13/07/15 à 10:35 - Mise à jour à 11:05

Source: Belga

Le gouvernement grec a "livré jusqu'au bout un combat juste", qui a débouché sur un "accord difficile" mais garantissant la "stabilité financière" et la relance en Grèce, a déclaré lundi le Premier ministre grec, Alexis Tsipras.

Tsipras: "Nous avons livré un combat juste"

Tsipras arrive pour le sommet de l'EU © BELGA

"La grande majorité du peuple grec va soutenir cet effort (...) nous continuerons à nous battre" pour "les réformes radicales dont la Grèce a besoin", a ajouté Tsipras, à l'issue de 17 heures de négociations pour le renflouement du pays.

L'accord trouvé après dix-sept heures de négociations entre la Grèce et ses partenaires de la zone euro comprend "une large palette de réformes au moyen desquelles, je crois, la Grèce a la chance de revenir sur le chemin de la croissance", a déclaré la chancelière. Mais "le chemin sera long et, si j'en crois les négociations de cette nuit, difficile".
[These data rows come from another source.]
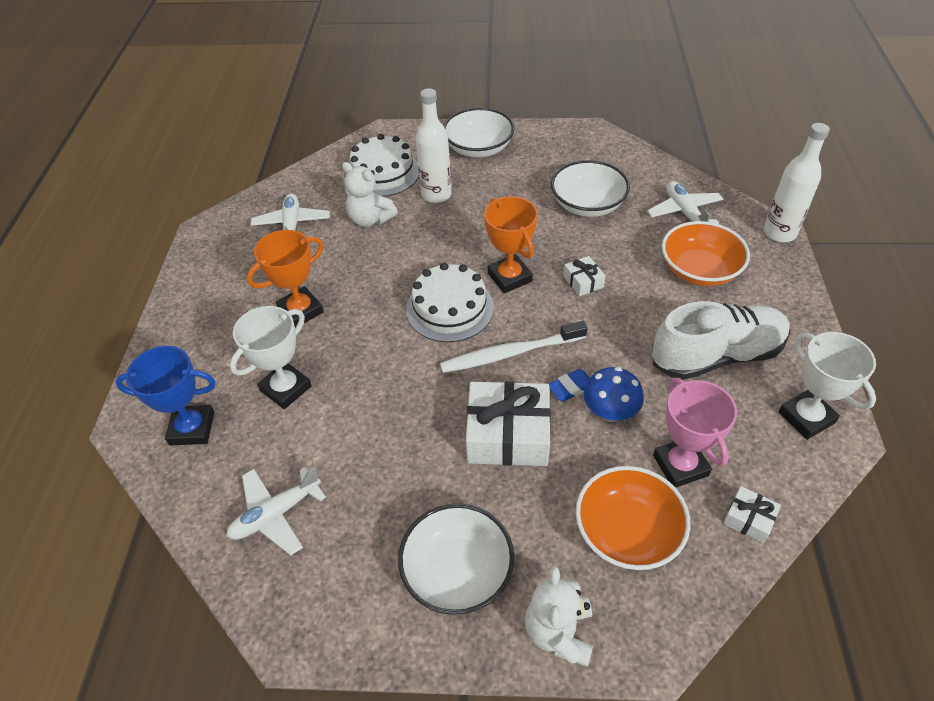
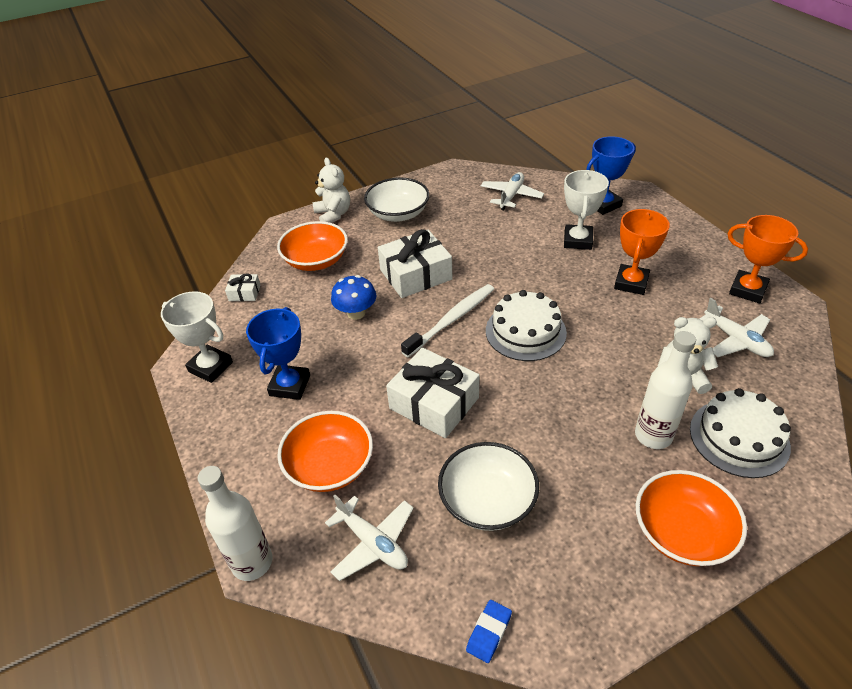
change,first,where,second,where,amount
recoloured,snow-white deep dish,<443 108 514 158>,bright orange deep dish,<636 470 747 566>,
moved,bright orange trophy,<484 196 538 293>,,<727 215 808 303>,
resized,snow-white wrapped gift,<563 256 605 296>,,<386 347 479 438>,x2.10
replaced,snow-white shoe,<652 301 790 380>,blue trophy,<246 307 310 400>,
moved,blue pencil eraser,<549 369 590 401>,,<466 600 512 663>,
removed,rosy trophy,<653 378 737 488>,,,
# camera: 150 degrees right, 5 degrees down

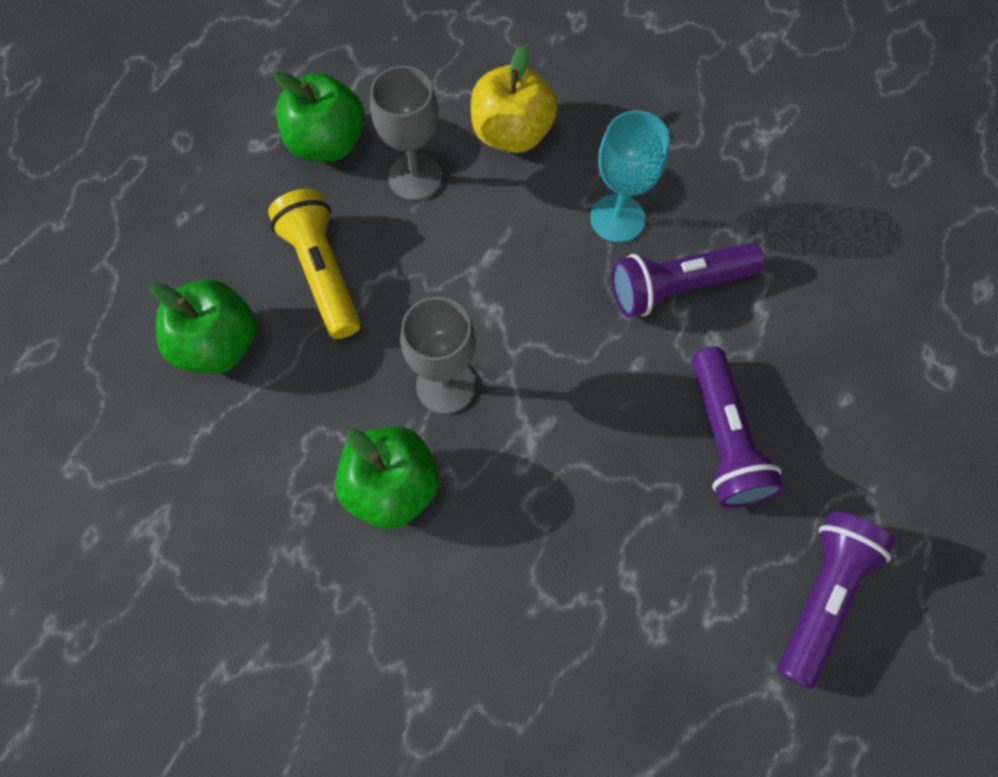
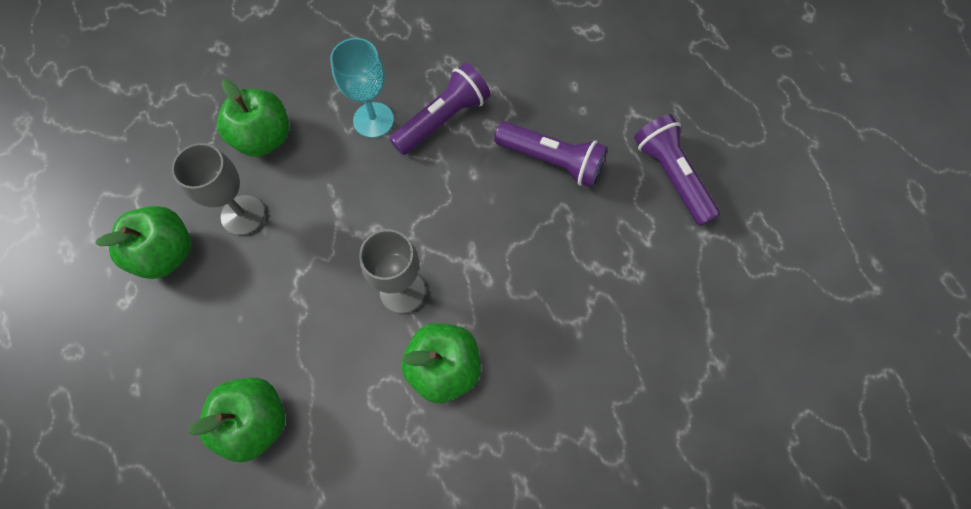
change,first,where,second,where,amount
recoloured,yellow apple,<471 45 557 153>,emerald apple,<217 79 289 157>,
removed,yellow torch,<268 189 360 339>,,,
turned,purple torch,<611 243 764 318>,,<389 63 490 155>,150 degrees counterclockwise
# camera: 55 degrees left, 0 degrees up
"Le Grexit a disparu", a affirmé pour sa part le président de la Commission européenne Jean-Claude Juncker dans une brève déclaration à l'AFP, se félicitant de l'accord conclu lundi sur un troisième plan d'aide à la Grèce, qui évite in extremis une sortie du pays de la zone euro. "Nous avons trouvé un accord, il fut laborieux", a aussi souligné Jean-Claude Juncker lors d'une conférence de presse. "Depuis le début, la Commission n'a cessé d'insister sur le fait que nous ne saurions accepter une quelconque forme de Grexit".

Une "décision historique" pour Hollande

Le président français François Hollande a salué dans l'accord conclu lundi à Bruxelles "une décision historique" qui "permet à la Grèce de rester dans la zone euro", soulignant en même temps "le choix courageux" du Premier ministre grec, Alexis Tsipras. "La crédibilité de l'Europe aurait été atteinte s'il n'y avait pas eu d'accord aujourd'hui", a affirmé le président français, à l'issue d'un sommet exceptionnel de la zone euro. Il a fait valoir que l'accord comprenait "un reprofilage de la dette" d'Athènes "par un allongement des échéances, des maturités et par une négociation des intérêts".